►

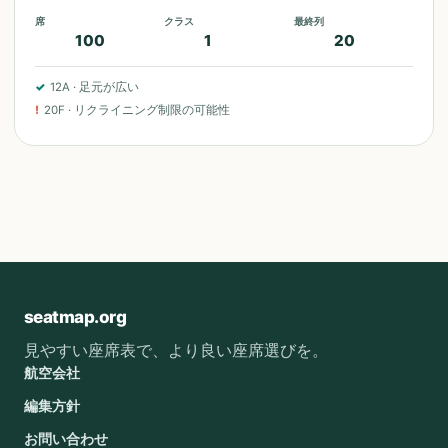
席
クラス
最終列
100
1
20
✓
12A
·
足元が広い
!
20F
·
リクライニング制限の可能性
seatmap.org
見やすい座席表で、より良い座席選びを。
航空会社
編集方針
お問い合わせ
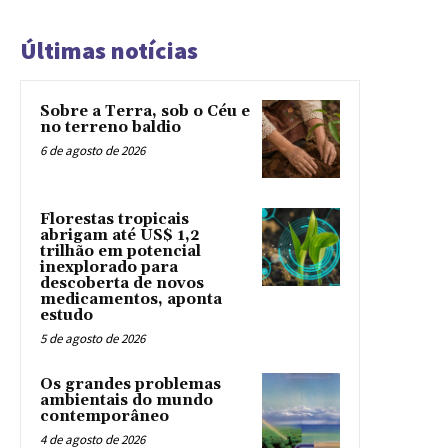
Últimas notícias
Sobre a Terra, sob o Céu e
no terreno baldio
6 de agosto de 2026
Florestas tropicais
abrigam até US$ 1,2
trilhão em potencial
inexplorado para
descoberta de novos
medicamentos, aponta
estudo
5 de agosto de 2026
Os grandes problemas
ambientais do mundo
contemporâneo
4 de agosto de 2026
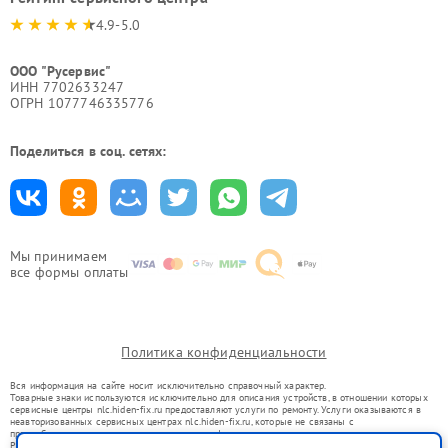
4.9-5.0
ООО "Русервис"
ИНН 7702633247
ОГРН 1077746335776
Поделиться в соц. сетях:
Мы принимаем
все формы оплаты
Политика конфиденциальности
Вся информация на сайте носит исключительно справочный характер.
Товарные знаки используются исключительно для описания устройств, в отношении которых
сервисные центры nlc.hiden-fix.ru предоставляют услуги по ремонту. Услуги оказываются в
неавторизованных сервисных центрах nlc.hiden-fix.ru, которые не связаны с
правообладателями товарных знаков или их официальными представителями.
Ремонт осуществляется для устройств, уже введенных в гражданский оборот в соответствии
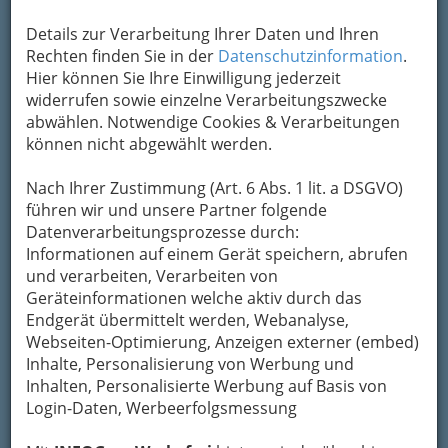
Details zur Verarbeitung Ihrer Daten und Ihren
Rechten finden Sie in der
Datenschutzinformation
.
Hier können Sie Ihre Einwilligung jederzeit
widerrufen sowie einzelne Verarbeitungszwecke
abwählen. Notwendige Cookies & Verarbeitungen
Nav
können nicht abgewählt werden.
Nac
Nach Ihrer Zustimmung (Art. 6 Abs. 1 lit. a DSGVO)
führen wir und unsere Partner folgende
Datenverarbeitungsprozesse durch:
Informationen auf einem Gerät speichern, abrufen
und verarbeiten, Verarbeiten von
Diverse Hilfen in der Not
Geräteinformationen welche aktiv durch das
Endgerät übermittelt werden, Webanalyse,
Ärztenotdienst - Tel.: 141
Webseiten-Optimierung, Anzeigen externer (embed)
Inhalte, Personalisierung von Werbung und
Inhalten, Personalisierte Werbung auf Basis von
Login-Daten, Werbeerfolgsmessung
Apothekennotdienst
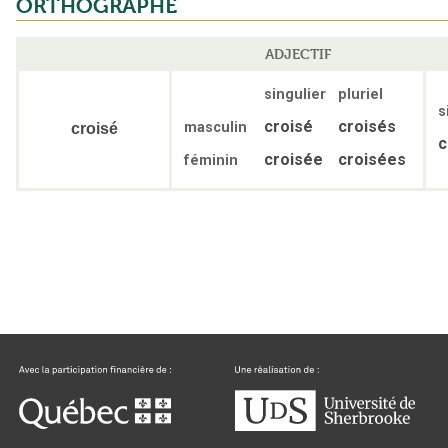
ORTHOGRAPHE
ADJECTIF
singulier
pluriel
s
croisé
croisés
masculin
croisé
c
croisée
croisées
féminin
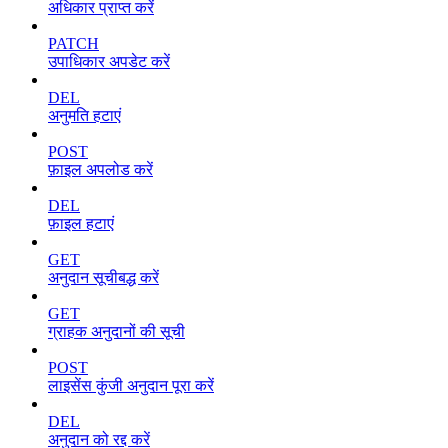
अधिकार प्राप्त करें
PATCH
उपाधिकार अपडेट करें
DEL
अनुमति हटाएं
POST
फ़ाइल अपलोड करें
DEL
फ़ाइल हटाएं
GET
अनुदान सूचीबद्ध करें
GET
ग्राहक अनुदानों की सूची
POST
लाइसेंस कुंजी अनुदान पूरा करें
DEL
अनुदान को रद्द करें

◄

### Directions
Can you swap "Webanalyse" for "Web-Analyse" in everything from the line containing "Últimas notícias" down to the line containing "Apothekennotdienst", leaving all else unchanged and the pictures out?

### Reply to the exercise
Últimas notícias
Sobre a Terra, sob o Céu e
no terreno baldio
6 de agosto de 2026
Florestas tropicais
abrigam até US$ 1,2
trilhão em potencial
inexplorado para
descoberta de novos
medicamentos, aponta
estudo
5 de agosto de 2026
Os grandes problemas
ambientais do mundo
contemporâneo
4 de agosto de 2026
4.9-5.0
ООО "Русервис"
ИНН 7702633247
ОГРН 1077746335776
Поделиться в соц. сетях:
Мы принимаем
все формы оплаты
Политика конфиденциальности
Вся информация на сайте носит исключительно справочный характер.
Товарные знаки используются исключительно для описания устройств, в отношении которых
сервисные центры nlc.hiden-fix.ru предоставляют услуги по ремонту. Услуги оказываются в
неавторизованных сервисных центрах nlc.hiden-fix.ru, которые не связаны с
правообладателями товарных знаков или их официальными представителями.
Ремонт осуществляется для устройств, уже введенных в гражданский оборот в соответствии
Details zur Verarbeitung Ihrer Daten und Ihren
Rechten finden Sie in der
Datenschutzinformation
.
Hier können Sie Ihre Einwilligung jederzeit
widerrufen sowie einzelne Verarbeitungszwecke
abwählen. Notwendige Cookies & Verarbeitungen
Nav
können nicht abgewählt werden.
Nac
Nach Ihrer Zustimmung (Art. 6 Abs. 1 lit. a DSGVO)
führen wir und unsere Partner folgende
Datenverarbeitungsprozesse durch:
Informationen auf einem Gerät speichern, abrufen
und verarbeiten, Verarbeiten von
Diverse Hilfen in der Not
Geräteinformationen welche aktiv durch das
Endgerät übermittelt werden, Web-Analyse,
Ärztenotdienst - Tel.: 141
Webseiten-Optimierung, Anzeigen externer (embed)
Inhalte, Personalisierung von Werbung und
Inhalten, Personalisierte Werbung auf Basis von
Login-Daten, Werbeerfolgsmessung
Apothekennotdienst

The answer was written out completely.